伽寺积极持礼道:“罪臣伽寺拜见王姐。”
见到伽寺,伽罗一楞,停步驻留,冷声道:“你来干什么?”话落,她暗做打量,却未註意到飞羽的异样,此刻的她更关註伽寺和他的目的。
伽寺恭顺道:“表弟不过许久未见姐姐,想念姐姐罢。”
伽罗没有理会伽寺,径直上座,面东,示以威仪之势向伽寺质问:“西领主抗旨当以何罪?你在这裏等着是要自首吗?”
伽寺的话,她一个字都不会信。
“姐姐这会儿倒恪尽职守了,人情味却少了点,表弟我千裏迢迢来看您,谈何其他。”伽寺笑脸很是灿烂,几息间还真辨不出真假。
“谈何其他?”
眼见伽罗要发怒,伽寺赶忙陪笑持酒向伽罗起敬,立即有侍人给女王献上一杯酒。
伽罗直接推开酒杯,冷哼道,“人情味这三个字在你嘴裏说出,还真是笑话。”直到这会儿,伽罗才想起正主来,她向飞羽问道:“飞羽,你找我何事?”

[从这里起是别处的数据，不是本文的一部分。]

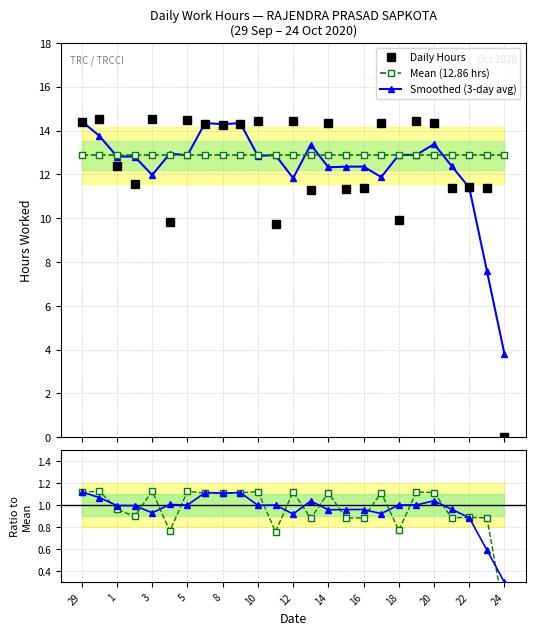

What is the maximum value for Smoothed (3-day avg)?

14.4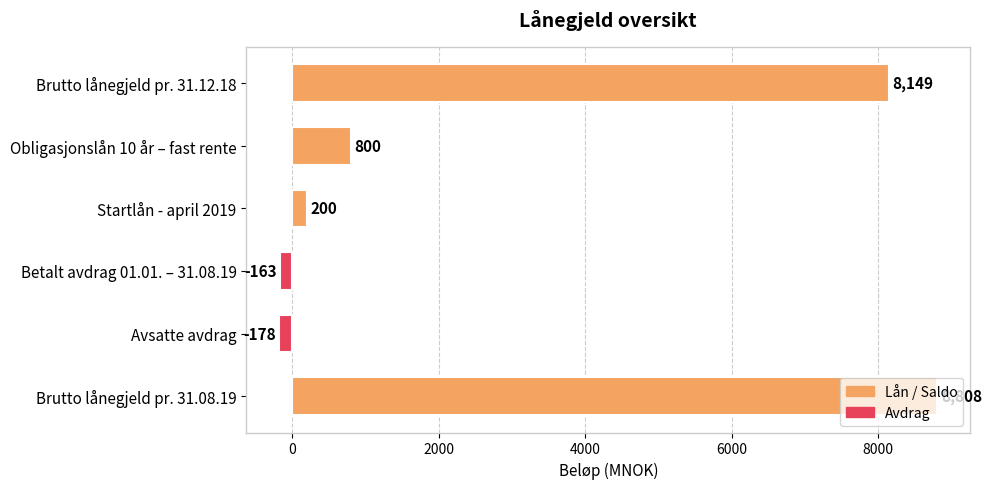

What is the difference between the maximum and second lowest values?

8971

“是表弟我托付他联系你的,实怕姐姐怨恨未消,不肯赏脸一聚。”语罢伽寺向着飞羽敬酒微笑道:“不喝吗?”
到这时,飞羽才看了一眼伽寺之前送来的酒,竟还是烧酒。
他下意识的低头看了看自己胸口,那裏附着着吸血虫。
吸血虫,顾名思义,吸取血液。
是旧罗那国时期的产物。
为了制住那些必须出席却又不服自己的人,还特别培育增加了麻痹作用和微量毒素。
一代未用,现在又用在了他的身上。
想来,这场仪式结束后,他也将不覆存在。
现下,伽寺已经拿冰心的性命用做要挟,他想让自己伺机出手帮他去对付伽罗,却仍如此钳制自己。

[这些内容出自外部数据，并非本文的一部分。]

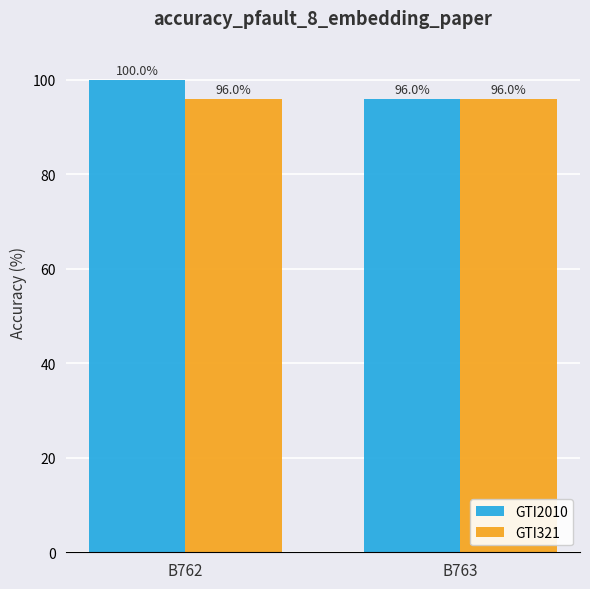

Rank the series by their average value, from lowest to highest.

GTI321, GTI2010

凭伽寺如此手段,就算他帮了伽寺,伽寺也不会放过小心。
所以,他绝不会帮伽寺对付伽罗。
将心思隐藏,飞羽拿起酒杯一饮而尽。
过场或是自虐,这杯酒他必须喝,目前,还必须按要求走下去。
重伤加酒,咳喘是正常反应,飞羽没有抬头,自然没有看见他身旁黑衣侍卫眼裏的一抹不忍。
见飞羽配合饮用,伽寺无比安心,亦将杯中酒饮尽。
那十将军不过是侥幸活下来的混子。
伽罗才是最难对付的,幸好她受伤之后已不再出手。
只是,想不到当年那样的算计,伽罗居然能活下来,不仅重伤那个人,还捡回来个厉害东西打断他的继位大计!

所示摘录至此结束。